5 thoughts on “Welcome – How Primal Therapy relates to recent scientific research

  1. Dear Surfaceyourrealself,

    Arthur Janov forwarded a message from you concerning the following study:

    The Rockefeller/Cambridge summary study said the current status of research incorporating both epigenetic chemistry and behavioral neuroscience was:

    “A large number of behavioral epigenetic studies attempt to correlate epigenetic marker changes..at global levels and in mixed populations of cells with phenotypic changes. Specific changes at specific gene levels and at single cell levels correlating with behavioral changes remain largely unknown.”

    Could you direct me to the Rockefeller/Cambridge summary study and the meaning of the statement you sent? This could have implications for the future research of primal therapy.

    I am a science writer who works with Janov on certain projects. Would you care to introduce yourself?

    Bruce Wilson
    Montreal, Quebec

  2. It is my feeling that science has everything backwards. What is science anyway? As I understand it, it’s about figuring out WHY. There are a million reasons why we might ask WHY. The problem is the very nature of REASONING … thinking … rather than feeling … our real nature … as opposed to our behavior … thinking it is our nature … when it isn’t We started off more or less with Archimedes and the went onto to all the other accidental revelations about things outside our selves; then finally finishing up with the greatest of all revelations. We discovered our real natural selves. Wow!!!! why did it take all those thousands of years to discovery it all?

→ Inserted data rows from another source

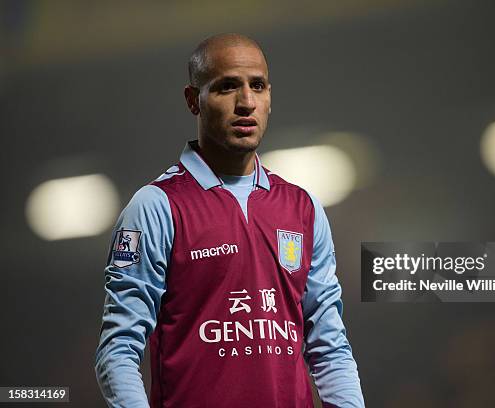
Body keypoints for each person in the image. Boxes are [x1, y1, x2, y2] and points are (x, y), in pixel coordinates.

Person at [94, 33, 365, 408]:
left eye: (258, 86)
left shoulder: (304, 209)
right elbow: (118, 352)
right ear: (194, 100)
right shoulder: (156, 207)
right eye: (227, 87)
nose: (246, 103)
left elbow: (331, 349)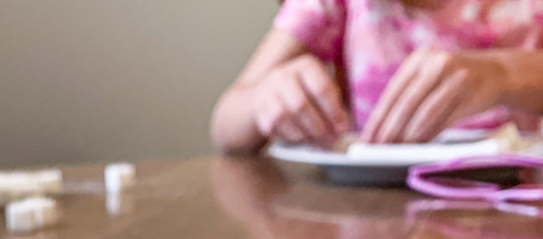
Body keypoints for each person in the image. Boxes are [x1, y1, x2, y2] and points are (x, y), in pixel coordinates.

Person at [211, 0, 543, 155]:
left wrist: (504, 73)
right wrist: (265, 98)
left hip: (512, 221)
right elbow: (225, 121)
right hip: (374, 222)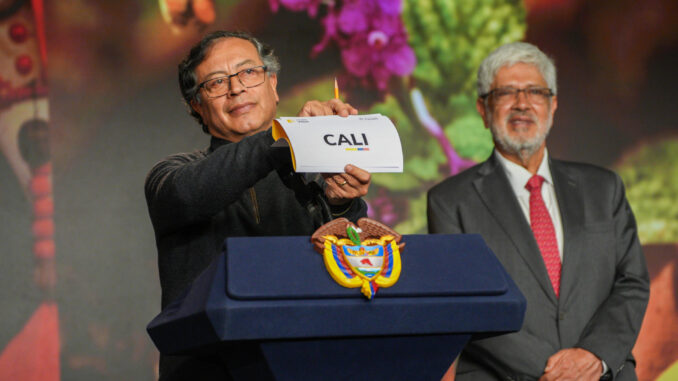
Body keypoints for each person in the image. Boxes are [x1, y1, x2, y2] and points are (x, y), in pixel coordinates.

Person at [145, 30, 371, 380]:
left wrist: (341, 204)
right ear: (197, 106)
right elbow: (194, 194)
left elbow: (353, 271)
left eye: (248, 72)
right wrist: (284, 136)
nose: (236, 89)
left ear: (273, 84)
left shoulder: (313, 180)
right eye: (217, 82)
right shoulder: (170, 177)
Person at [427, 42, 649, 381]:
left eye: (535, 91)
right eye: (506, 93)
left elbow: (631, 282)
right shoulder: (450, 201)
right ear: (483, 109)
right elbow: (466, 305)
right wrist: (558, 374)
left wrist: (593, 356)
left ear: (553, 105)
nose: (522, 104)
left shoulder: (604, 188)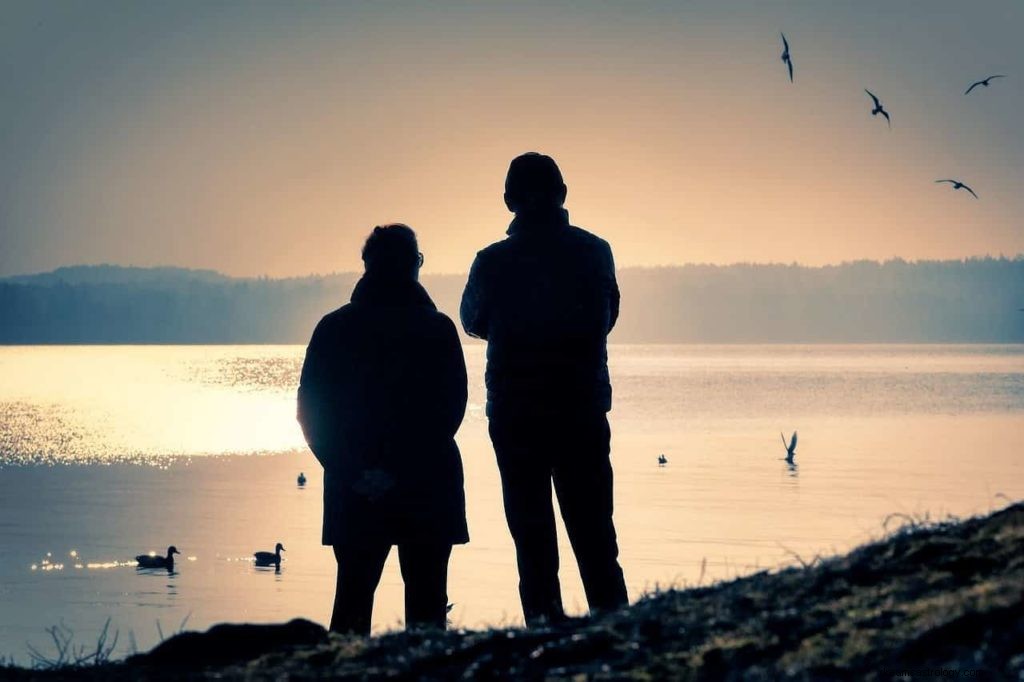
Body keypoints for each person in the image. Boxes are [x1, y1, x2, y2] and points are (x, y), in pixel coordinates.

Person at [460, 152, 628, 625]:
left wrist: (514, 329)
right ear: (563, 195)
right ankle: (617, 635)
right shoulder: (595, 251)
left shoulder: (492, 261)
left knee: (533, 543)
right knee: (596, 536)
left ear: (509, 199)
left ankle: (542, 640)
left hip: (516, 414)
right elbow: (607, 317)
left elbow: (472, 320)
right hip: (582, 408)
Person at [297, 224, 469, 635]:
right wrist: (401, 473)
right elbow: (450, 411)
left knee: (352, 603)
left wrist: (354, 472)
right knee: (428, 608)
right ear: (415, 265)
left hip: (354, 489)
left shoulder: (332, 328)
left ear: (366, 266)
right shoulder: (438, 329)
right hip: (428, 486)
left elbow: (311, 413)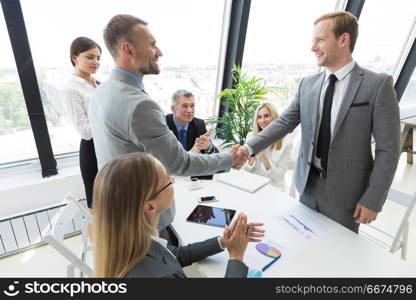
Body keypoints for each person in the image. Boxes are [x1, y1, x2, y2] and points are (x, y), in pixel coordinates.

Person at [237, 11, 400, 233]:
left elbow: (388, 149)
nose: (313, 47)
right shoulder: (307, 84)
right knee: (303, 241)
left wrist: (374, 198)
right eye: (313, 41)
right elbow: (284, 122)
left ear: (344, 39)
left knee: (336, 255)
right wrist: (248, 148)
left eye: (320, 40)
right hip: (307, 185)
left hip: (347, 193)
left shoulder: (377, 85)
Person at [88, 15, 243, 235]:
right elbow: (181, 163)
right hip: (144, 217)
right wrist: (231, 158)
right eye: (152, 45)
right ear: (128, 49)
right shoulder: (139, 104)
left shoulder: (100, 91)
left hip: (118, 207)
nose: (159, 52)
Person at [93, 153, 265, 278]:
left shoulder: (130, 243)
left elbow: (174, 255)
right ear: (150, 207)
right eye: (168, 180)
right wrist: (236, 257)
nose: (173, 182)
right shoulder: (163, 277)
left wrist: (223, 242)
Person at [62, 37, 101, 208]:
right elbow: (85, 132)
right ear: (75, 58)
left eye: (98, 58)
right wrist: (109, 117)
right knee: (101, 206)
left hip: (108, 145)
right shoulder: (71, 89)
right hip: (92, 150)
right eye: (90, 57)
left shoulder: (97, 84)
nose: (96, 62)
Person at [244, 103, 292, 191]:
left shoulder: (287, 142)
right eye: (259, 117)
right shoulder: (251, 136)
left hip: (273, 187)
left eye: (266, 116)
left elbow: (280, 177)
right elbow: (245, 169)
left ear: (274, 117)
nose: (262, 120)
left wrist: (265, 158)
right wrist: (251, 159)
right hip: (251, 184)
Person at [166, 89, 218, 154]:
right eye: (185, 106)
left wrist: (209, 147)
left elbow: (216, 156)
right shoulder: (163, 124)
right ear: (173, 109)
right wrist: (191, 154)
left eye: (192, 106)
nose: (190, 110)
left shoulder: (199, 125)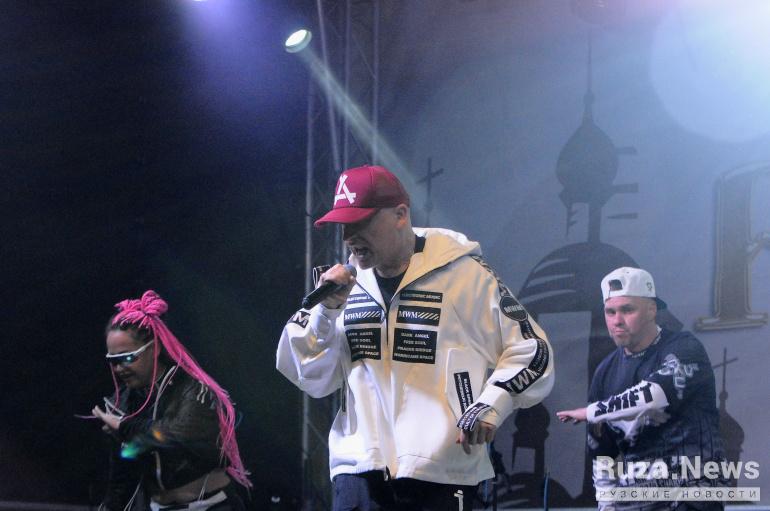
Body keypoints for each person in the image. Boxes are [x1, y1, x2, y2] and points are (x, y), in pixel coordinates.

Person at [277, 164, 555, 510]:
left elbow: (533, 349)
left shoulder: (464, 274)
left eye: (361, 222)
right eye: (344, 225)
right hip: (358, 472)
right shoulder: (341, 288)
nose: (349, 236)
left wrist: (492, 403)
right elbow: (309, 374)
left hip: (443, 473)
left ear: (400, 214)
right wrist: (325, 311)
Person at [557, 267, 726, 511]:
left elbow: (655, 395)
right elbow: (602, 452)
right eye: (610, 311)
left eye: (627, 310)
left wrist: (592, 411)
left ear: (651, 310)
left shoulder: (684, 348)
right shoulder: (605, 371)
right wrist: (606, 505)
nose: (617, 320)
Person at [90, 290, 250, 511]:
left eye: (127, 358)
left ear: (154, 348)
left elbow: (175, 434)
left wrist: (124, 426)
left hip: (211, 506)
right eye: (113, 361)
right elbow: (122, 474)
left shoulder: (194, 388)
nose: (119, 368)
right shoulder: (123, 403)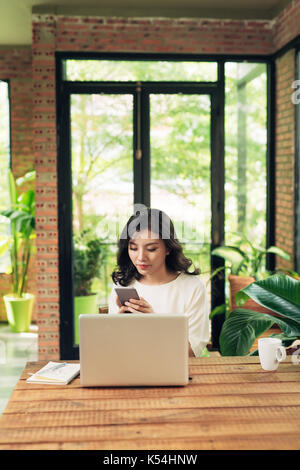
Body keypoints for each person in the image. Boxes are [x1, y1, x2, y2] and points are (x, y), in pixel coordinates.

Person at [108, 206, 209, 357]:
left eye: (151, 249)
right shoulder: (123, 285)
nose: (141, 257)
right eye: (134, 248)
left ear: (168, 248)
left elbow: (192, 352)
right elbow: (114, 349)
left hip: (175, 374)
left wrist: (155, 325)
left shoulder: (192, 287)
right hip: (129, 370)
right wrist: (120, 328)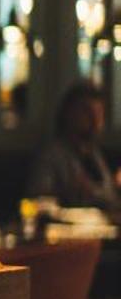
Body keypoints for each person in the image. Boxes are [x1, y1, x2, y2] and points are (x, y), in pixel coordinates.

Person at [28, 80, 121, 215]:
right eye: (87, 113)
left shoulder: (95, 154)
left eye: (99, 113)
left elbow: (109, 197)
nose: (95, 121)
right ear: (69, 114)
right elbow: (38, 199)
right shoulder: (52, 155)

    But it’s only a few of us that have seen this. The medical, political, social, teaching, and on and on are busy doing studies which at best are questionable, and the reason is by virtue of the initial question. If we get the initial question wrong then the results are inevitably wrong.

    Until and unless, all professions and all their (mostly pointless studies) are re-thought from the knowledge that Arthur Janov made the greatest discovery of all time OR, for that mater, the greatest discovery we humans will ever make; then we are doomed to our own destruction and extinction. Go figure!!!! to quote an idiom.

    No other creature on the planet does science and/or mathematics.


  3. Science has got it all backwards. What is science anyway? It is supposedly a study of WHY. Why are we trying to figure out why? It all started more or less with Archimedes and then went onto Copernicus and Galileo and then from there to the nuclear bomb. Now we are attempting to further figure it all out with studies. Studies using statistics that are for the most part unreliable in the first place, by virtue that the initial question is unreliable and perhaps in many cases unnecessary. Finally, by shear accident (usually the best revelations are pure accidents) we discovered what is wrong with us … humans. Wow!!! why did it take us so long; and is there anything else we NEED to know.?

    The greatest discovery ever made was by Art Janov in 1967. Not only is it the greatest discovery mankind ever made but is the greatest discovery we humans will ever make. We now know what’s wrong with us. Sadly, only a few so far have ‘caught on’. Until and unless all the professions from medicine through to engineering are seen for nothing more than, trying to make life comfortable; when for the most part for most of us it anything but … then we are doomed to our own destruction and perhaps extinction.

    Sure; Janov attempted to use science, as a means to demonstrate the validity of his discovery, theory and develop a method to regain some of our real selves back to our nature, as opposed to what most of have is just behavior.

    We are the only creature trying to figure it all out with science and mathematics. Not so sure it did much for us by way of making life feeling-full and enjoyable.